Often from the city, they are posted to places they have never heard of and are required to wear many hats dealing with people facing drought, debt, loneliness and mental illness. And with a shortage of clergy, rural priests are already stretched thin among multiple parish assignments and the long hours traveling among parishes.
They have very little time to do anything beyond celebrate Mass and minister the sacraments, something Camonias is acutely aware of. He admits it is challenging evangelizing in the bush and often asks himself if he is becoming the minister the Lord wants him to be.

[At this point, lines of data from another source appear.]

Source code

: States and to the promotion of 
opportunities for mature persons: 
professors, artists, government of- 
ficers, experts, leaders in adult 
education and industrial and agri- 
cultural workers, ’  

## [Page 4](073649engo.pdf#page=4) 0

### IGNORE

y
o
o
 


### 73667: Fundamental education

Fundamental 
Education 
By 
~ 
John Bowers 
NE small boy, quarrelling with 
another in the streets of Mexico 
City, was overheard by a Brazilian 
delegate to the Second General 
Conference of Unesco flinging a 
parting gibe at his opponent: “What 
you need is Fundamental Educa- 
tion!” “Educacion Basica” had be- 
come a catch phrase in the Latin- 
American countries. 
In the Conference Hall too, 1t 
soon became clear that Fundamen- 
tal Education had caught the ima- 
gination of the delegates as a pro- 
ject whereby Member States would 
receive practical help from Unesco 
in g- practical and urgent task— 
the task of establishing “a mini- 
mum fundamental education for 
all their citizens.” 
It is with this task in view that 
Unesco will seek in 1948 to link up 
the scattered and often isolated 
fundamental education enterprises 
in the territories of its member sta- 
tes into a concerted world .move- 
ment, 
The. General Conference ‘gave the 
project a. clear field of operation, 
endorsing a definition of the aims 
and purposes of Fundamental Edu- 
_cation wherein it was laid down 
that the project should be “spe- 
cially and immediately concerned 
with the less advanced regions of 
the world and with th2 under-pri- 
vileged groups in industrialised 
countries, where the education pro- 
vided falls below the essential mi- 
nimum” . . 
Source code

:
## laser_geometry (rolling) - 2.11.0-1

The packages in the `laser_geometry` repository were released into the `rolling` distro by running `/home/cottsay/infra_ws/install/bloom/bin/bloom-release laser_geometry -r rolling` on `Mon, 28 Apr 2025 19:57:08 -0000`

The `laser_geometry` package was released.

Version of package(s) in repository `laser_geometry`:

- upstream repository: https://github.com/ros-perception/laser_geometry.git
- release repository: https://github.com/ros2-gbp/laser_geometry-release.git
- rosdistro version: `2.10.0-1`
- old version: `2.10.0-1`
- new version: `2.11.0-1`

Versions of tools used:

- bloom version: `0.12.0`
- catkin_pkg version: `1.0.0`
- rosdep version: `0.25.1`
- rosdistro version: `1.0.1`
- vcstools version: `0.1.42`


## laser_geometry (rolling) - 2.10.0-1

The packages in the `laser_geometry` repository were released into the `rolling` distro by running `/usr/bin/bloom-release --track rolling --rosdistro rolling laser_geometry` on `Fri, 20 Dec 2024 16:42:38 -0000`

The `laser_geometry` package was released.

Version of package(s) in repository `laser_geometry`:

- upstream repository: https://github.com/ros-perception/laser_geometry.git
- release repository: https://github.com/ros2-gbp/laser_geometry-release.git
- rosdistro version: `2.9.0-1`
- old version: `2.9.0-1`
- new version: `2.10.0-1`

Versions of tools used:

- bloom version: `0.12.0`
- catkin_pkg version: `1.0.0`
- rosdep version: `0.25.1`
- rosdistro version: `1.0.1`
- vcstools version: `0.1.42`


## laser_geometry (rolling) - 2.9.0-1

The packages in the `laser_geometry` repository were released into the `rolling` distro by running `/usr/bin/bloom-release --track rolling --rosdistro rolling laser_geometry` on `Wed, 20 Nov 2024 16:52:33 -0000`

“There is so much to do in the bush to bring people to God,” he said.
“Ultimately, it is tough to evangelize here; most of the people, especially the young, are away from the church, and I don’t feel I have done much with the unchurched.
“I think of the many stations far away from the town, I haven’t visited them, although I am also aware such visitations could mean taking up a full day alone.
“Then there are the funerals for the locals, and I am always surprised by the number of people who attend, and I ask myself, where do they all come from? But those moments are evangelization moments too, especially with the homily and the welcome you afford to people from all walks of life and to be of assistance to the families; we can only hope and trust God’s grace touches them on those moments.”
Camonias has discovered that while life in the outback is harsh, the people are incredibly hospitable. He said while he makes his new life sound relatively easy, it did take some getting used to.
“When I first arrived, I had some funny moments. I remember a sleepy lizard visited my backyard, and I didn’t know what it was or what to do with it, so I picked it up with a shovel and threw it as far as I could,” he said, laughing.
“The other priest staying with me saw me and, as it happened to be the feast day of St. Francis of Assisi, he looked at me and suggested I be a little kinder to animals.”
Cramsie is a writer and commentator for The Catholic Weekly, newspaper of the Archdiocese of Sydney.